To do:
Starting with the line that mentions "gây nhầm lẫn", repeat each line verbatim until the entries end, both ends included.

Dataset extract:
______________________________

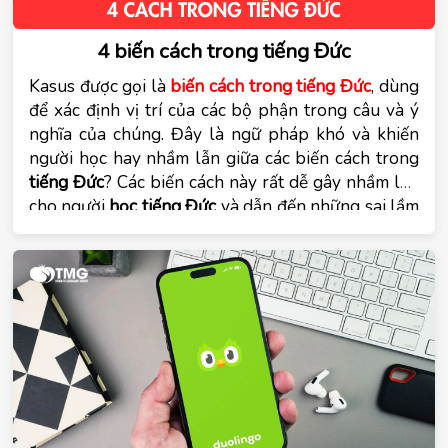
4 biến cách trong tiếng Đức
Kasus được gọi là
biến cách trong tiếng Đức
, dùng
để xác định vị trí của các bộ phận trong câu và ý
nghĩa của chúng. Đây là ngữ pháp khó và khiến
người học hay nhầm lẫn giữa các biến cách trong
tiếng Đức
? Các biến cách này rất dễ gây nhầm lẫn
cho người
học tiếng Đức
và dẫn đến những sai lầm
không đáng có nếu như bạn không nắm chắc cách
sử dụng của những cách này. Cùng tìm hiểu nội
dung này trong bài viết dưới đây của
trung tâm
tiếng Đức Tomato
.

______________________________

Written answer:
? Các biến cách này rất dễ gây nhầm lẫn
cho người
học tiếng Đức
và dẫn đến những sai lầm
không đáng có nếu như bạn không nắm chắc cách
sử dụng của những cách này. Cùng tìm hiểu nội
dung này trong bài viết dưới đây của
trung tâm
tiếng Đức Tomato
.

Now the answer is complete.